Purtroppo non basta l’eccellente fotografia, a cui pure il film è dedicato perché Hanna diventerà una brava fotografa e in questo troverà la sua liberazione di donna.

Per far belle foto di posti così suggestivi oggi basterebbe un buon cellulare, dunque la fotografia in un film deve fare altro, arricchire la storia da buona compagna di strada e alla colonna sonora non bastano due Notturni di Chopin suonati al piano da Isa per far godere le platee.

I protagonisti sono tutti vittime di un didascalismo spinto, ognuno nella sua brava casella a dirci chiaro quello che vuol dire, ma poi cosa?

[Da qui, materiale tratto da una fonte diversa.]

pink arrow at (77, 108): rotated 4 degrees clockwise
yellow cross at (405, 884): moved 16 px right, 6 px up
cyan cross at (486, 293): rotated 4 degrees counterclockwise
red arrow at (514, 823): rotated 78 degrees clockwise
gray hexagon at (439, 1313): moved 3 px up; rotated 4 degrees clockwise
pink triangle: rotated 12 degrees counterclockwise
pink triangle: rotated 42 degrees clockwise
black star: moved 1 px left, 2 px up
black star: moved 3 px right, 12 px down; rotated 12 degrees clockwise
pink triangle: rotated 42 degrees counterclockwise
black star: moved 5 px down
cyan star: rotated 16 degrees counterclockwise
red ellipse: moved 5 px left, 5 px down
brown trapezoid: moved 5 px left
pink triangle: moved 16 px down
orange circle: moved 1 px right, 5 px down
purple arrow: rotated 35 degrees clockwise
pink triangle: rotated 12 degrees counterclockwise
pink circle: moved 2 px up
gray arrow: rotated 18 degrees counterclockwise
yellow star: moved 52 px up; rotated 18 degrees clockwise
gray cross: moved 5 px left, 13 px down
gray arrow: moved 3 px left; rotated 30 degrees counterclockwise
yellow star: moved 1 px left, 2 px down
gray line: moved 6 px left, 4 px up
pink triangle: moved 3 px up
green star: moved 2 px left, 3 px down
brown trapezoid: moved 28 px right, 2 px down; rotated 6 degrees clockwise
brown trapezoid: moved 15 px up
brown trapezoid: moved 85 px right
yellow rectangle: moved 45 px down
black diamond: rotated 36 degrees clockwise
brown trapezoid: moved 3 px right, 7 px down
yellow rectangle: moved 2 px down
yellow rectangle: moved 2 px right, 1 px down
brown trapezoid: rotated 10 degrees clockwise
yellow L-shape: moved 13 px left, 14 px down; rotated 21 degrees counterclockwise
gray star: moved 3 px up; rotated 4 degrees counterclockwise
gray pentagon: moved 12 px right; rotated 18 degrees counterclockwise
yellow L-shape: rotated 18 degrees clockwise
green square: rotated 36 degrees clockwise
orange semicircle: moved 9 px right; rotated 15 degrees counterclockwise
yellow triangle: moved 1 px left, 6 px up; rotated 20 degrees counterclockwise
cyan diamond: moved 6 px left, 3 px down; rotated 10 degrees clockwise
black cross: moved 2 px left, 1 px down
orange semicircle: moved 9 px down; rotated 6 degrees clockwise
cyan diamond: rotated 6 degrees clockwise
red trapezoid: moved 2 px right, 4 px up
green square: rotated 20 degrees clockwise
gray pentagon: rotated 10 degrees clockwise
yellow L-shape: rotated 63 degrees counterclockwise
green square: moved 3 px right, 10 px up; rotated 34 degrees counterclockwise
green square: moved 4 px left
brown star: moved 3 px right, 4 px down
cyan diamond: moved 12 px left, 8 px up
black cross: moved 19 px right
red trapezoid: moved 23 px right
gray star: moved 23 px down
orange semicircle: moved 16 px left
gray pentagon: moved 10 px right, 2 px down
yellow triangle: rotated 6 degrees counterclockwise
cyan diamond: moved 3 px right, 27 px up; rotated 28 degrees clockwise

Nudismo, dieta vegana (“non mi ciberei mai di cadaveri”) esposizione dei genitali al sole, amore libero (da che? mistero), strategie innovative di cura dei mali della mente e dell’animo (con buona pace del dottor Freud che lì non mise mai piede), vita spartana per non dire monacale, danze intorno al fuoco con orribili urla gutturali di gioia e libertà, tutto questo, decontestualizzato, diventa un teatrino di cui, bisogna dirlo, Hanna si rende confusamente conto quando definisce “ciarlatano” il bel dottorino Gross, uno sciupafemmene per di più drogato, che l’ha spinta a venire a curarsi lì l’asma psicosomatica.

In definitiva, come già detto, un’occasione sprecata.

La storia di Monte Verità, lo sguardo sulle costrizioni a cui la donna della buona borghesia era soggetta, i grandi nomi che frequentarono il posto, tutto avrebbe dato adito ad una bella ricostruzione documentaria nutrita da fiction che non guasta mai.

 

Bisognava pensare che esiste anche quello che si chiama popolo minuto, che appare appena nella piazzetta del paese, pensare che il mondo non finiva lì, che i grandi che lo frequentarono non erano alieni imbevuti solo di ideali estetizzanti.

Bisognava dare a quel posto l’anima che ha avuto davvero, parlare di Utopia come di un regno auspicato, forse possibile, a patto di non dimenticare la realtà.

Non è avvenuto e resta solo il desiderio di fare un giro turistico in posti tanto belli. Ma per questo basta un buon tour operator.